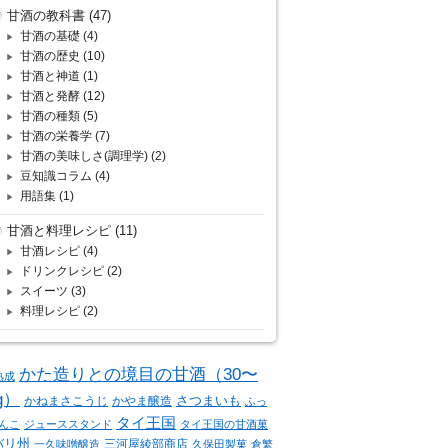
甘酒の教科書
(47)
甘酒の基礎
(4)
甘酒の歴史
(10)
甘酒と神道
(1)
甘酒と発酵
(12)
甘酒の種類
(5)
甘酒の栄養学
(7)
甘酒の美味しさ(調理学)
(2)
豆知識コラム
(4)
用語集
(1)
甘酒と料理レシピ
(11)
甘酒レシピ
(4)
ドリンクレシピ
(2)
スイーツ
(3)
料理レシピ
(2)
かた造りとの境目の甘酒（30〜
熟成
g）
さつまいも
かねまさこうじ
かやま醸造
ふっ
タイ王国
んこ
ジューススタンド
タイ王国の甘酒菓
バリ州
三河屋綾部商店
一久味噌醸造
久保田製菓
倉繁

# # #

- Instructions for the task
Without the pictures, repeat every record above exactly as written.

- Solution to the exercise
甘酒の教科書
(47)
甘酒の基礎
(4)
甘酒の歴史
(10)
甘酒と神道
(1)
甘酒と発酵
(12)
甘酒の種類
(5)
甘酒の栄養学
(7)
甘酒の美味しさ(調理学)
(2)
豆知識コラム
(4)
用語集
(1)
甘酒と料理レシピ
(11)
甘酒レシピ
(4)
ドリンクレシピ
(2)
スイーツ
(3)
料理レシピ
(2)
かた造りとの境目の甘酒（30〜
熟成
g）
さつまいも
かねまさこうじ
かやま醸造
ふっ
タイ王国
んこ
ジューススタンド
タイ王国の甘酒菓
バリ州
三河屋綾部商店
一久味噌醸造
久保田製菓
倉繁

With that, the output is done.